Report every line below that has the string "både" in it.

======== Supplied entries

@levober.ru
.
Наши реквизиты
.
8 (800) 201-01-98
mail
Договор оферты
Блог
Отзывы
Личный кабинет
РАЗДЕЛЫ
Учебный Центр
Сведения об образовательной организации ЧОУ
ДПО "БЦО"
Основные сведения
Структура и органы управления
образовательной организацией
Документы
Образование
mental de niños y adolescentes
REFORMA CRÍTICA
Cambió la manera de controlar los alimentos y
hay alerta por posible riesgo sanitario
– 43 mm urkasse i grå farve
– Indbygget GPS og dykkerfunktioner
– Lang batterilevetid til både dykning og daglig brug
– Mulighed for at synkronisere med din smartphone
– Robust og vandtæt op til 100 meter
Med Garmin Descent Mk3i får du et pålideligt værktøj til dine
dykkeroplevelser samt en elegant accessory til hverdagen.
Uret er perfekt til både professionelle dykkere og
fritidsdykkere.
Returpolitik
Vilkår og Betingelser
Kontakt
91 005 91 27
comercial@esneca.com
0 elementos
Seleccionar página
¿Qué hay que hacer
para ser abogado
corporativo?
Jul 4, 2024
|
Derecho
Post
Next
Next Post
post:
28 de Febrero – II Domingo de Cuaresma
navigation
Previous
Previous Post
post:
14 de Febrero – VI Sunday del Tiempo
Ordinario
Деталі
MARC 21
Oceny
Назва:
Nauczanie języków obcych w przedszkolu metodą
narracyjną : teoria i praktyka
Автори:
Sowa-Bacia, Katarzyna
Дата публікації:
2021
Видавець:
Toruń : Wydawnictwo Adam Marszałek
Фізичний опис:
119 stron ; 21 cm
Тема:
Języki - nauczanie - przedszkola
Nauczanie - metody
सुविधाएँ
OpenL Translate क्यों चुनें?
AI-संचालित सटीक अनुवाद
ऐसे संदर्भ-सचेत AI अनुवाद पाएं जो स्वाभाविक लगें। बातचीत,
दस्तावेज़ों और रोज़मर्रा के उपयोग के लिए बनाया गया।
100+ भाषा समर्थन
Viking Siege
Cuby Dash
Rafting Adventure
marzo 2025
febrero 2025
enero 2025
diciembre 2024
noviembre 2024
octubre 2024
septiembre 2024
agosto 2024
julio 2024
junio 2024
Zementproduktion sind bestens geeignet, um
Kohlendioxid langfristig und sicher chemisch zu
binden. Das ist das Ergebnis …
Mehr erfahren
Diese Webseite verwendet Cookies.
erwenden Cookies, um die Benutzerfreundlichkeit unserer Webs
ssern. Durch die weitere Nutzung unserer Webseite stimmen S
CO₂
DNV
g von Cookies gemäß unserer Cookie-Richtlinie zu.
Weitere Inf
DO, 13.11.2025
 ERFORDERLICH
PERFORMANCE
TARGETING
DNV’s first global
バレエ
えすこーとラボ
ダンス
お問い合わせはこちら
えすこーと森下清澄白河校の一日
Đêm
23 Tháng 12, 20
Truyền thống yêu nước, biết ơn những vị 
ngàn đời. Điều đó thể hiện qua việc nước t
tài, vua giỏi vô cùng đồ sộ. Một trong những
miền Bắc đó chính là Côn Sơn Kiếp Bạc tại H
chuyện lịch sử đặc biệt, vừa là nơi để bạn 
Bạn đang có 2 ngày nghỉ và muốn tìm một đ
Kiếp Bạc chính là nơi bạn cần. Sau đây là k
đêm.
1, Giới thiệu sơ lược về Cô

================

## Solution to the problem
– Lang batterilevetid til både dykning og daglig brug
Uret er perfekt til både professionelle dykkere og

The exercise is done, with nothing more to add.